Segment Start: Document text

In late 2017, Dildar Begum fled her village of Buthidaung, a town in Myanmar’s Rakhine state, which has been consumed by escalating crackdowns on its Muslim-minority Rohingya population.

“He was standing in front of our house,” Begum said. “They beat him to death.”

Begum now lives in the swelling Kutupalong refugee camp across the border from Myanmar in a city called Cox’s Bazar on the southeast coast of Bangladesh. She is among the nearly 900,000 Rohingya who have fled to this camp amid reports of ethnic cleansing perpetuated by Myanmar’s security forces.

Bangladesh today hosts the largest population of refugees, according to the International Organization for Migration, with nearly 1 million Rohingya crammed into 38 refugee camps in Cox’s Bazar.

A journalist protests the arrest of Reuters journalists Wa Lone and Kyaw Soe Oo (pictured in posters behind) in Pyay, Myanmar on Dec. 27, 2017. THIHA LWIN/AFP/GETTY IMAGES

The Rohingya crisis is part of a larger narrative of distrust and governance challenges within Myanmar, stemming from a complex history of colonialism, ethnic and religious tensions, and geopolitical concerns.

For an outsider, the internal strife can be baffling and is exacerbated by the increased restrictions on press freedoms by the Myanmar government.

In this closed media environment, reporting on basic facts on the ground is challenging and dangerous. It has become even more difficult to uncover the context necessary to understand events. With two Reuters journalists recently arrested for uncovering evidence of a mass grave in Rakhine state, barriers to independent journalism and an overreliance on social and state-run media in Myanmar have led to a distorted and incomplete picture of the Rohingya crisis.

Cascading Effects of Violence and Suppression

The current crisis in Myanmar stems from religious and ethnic differences between the ethnic minority Rohingya Muslims and the majority Buddhist government and society, a conflict that stretches back centuries.

While the Rohingya claim to have longstanding roots within Rakhine state, the Myanmar government has long refused to grant them citizenship and considers the Rohingya to be illegal immigrants.

Recently, this struggle has led to physical violence on both sides, creating a refugee and humanitarian crisis that has received renewed international attention.

There are accusations and reports that Myanmar’s government forceshave brutally beaten, killed, and raped the Rohingya, while burning their homes, precipitating a massive exodus of Rohingya into neighboring countries.

In response, Rohingya insurgents, the Arakan Rohingya Salvation Army (ARSA), have violently attacked local Myanmar police forces.

Amid the fighting, the Myanmar government has restricted national and international media organizations from covering the conflict by denying them access to Rakhine state and the Rohingya, limiting accurate reporting on what the United Nations has officially deemed as a case of ethnic cleansing.

In the place of quality journalism, Myanmar’s citizens often find sensational, sanitized, and outright fake news, much of it via social media, including state-sponsored propaganda.

In a TV broadcast last spring that chronicled a government investigative team’s trip to Rakhine state, the state broadcaster inaccurately translated claims by a young woman who said that she had seen women in her village being raped by Myanmar’s soldiers. The translator tells investigators that the young woman did not see any instances of rape.

Segment End: Document text

_Problem set_
a – Summarize the article on the Rohingya crisis in two sentences.
b – Reproduce the article on the Rohingya crisis word for word from "While the Rohingya" to "Myanmar police forces.".
c – Answer these questions from the article on the Rohingya crisis:
(i) How many refugee camps in Cox's Bazar hold the Rohingya?
(ii) What is the name of the Rohingya insurgent group that attacked local Myanmar police forces?
(iii) What did the two arrested Reuters journalists uncover evidence of?

Segment Start: Provided data

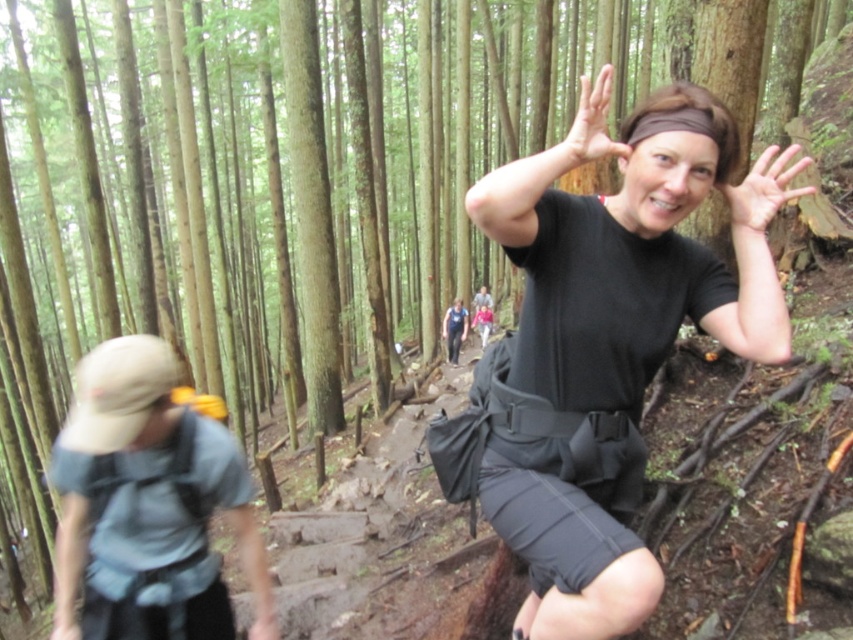
You are standing on the narrow, rocky trail in the forest and see two points marked in the image. The first point is at coordinate point (128, 515) and the second point is at coordinate point (752, 179). Which point is closer to you?

Point (128, 515) is closer to you because it is further to the viewer than point (752, 179).

In the forest scene, there is a woman wearing a black t shirt and a headband, and a point marked at coordinates (149, 502). What is the color of the clothing item located at that point?

The point at (149, 502) indicates a light blue fabric shirt at left, so the clothing item there is light blue.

Segment End: Provided data

_Solutions in order_
a – Nearly 1 million Rohingya, including Dildar Begum, have fled Myanmar's Rakhine state to refugee camps in Cox's Bazar, Bangladesh, amid reports of ethnic cleansing by Myanmar's security forces. The Myanmar government has restricted media access to Rakhine state and the Rohingya, so accurate reporting is limited and citizens often find sensational, sanitized, and fake news, including state-sponsored propaganda.

b –
While the Rohingya claim to have longstanding roots within Rakhine state, the Myanmar government has long refused to grant them citizenship and considers the Rohingya to be illegal immigrants.

Recently, this struggle has led to physical violence on both sides, creating a refugee and humanitarian crisis that has received renewed international attention.

There are accusations and reports that Myanmar’s government forceshave brutally beaten, killed, and raped the Rohingya, while burning their homes, precipitating a massive exodus of Rohingya into neighboring countries.

In response, Rohingya insurgents, the Arakan Rohingya Salvation Army (ARSA), have violently attacked local Myanmar police forces.

c –
(i) 38
(ii) The Arakan Rohingya Salvation Army (ARSA)
(iii) A mass grave in Rakhine state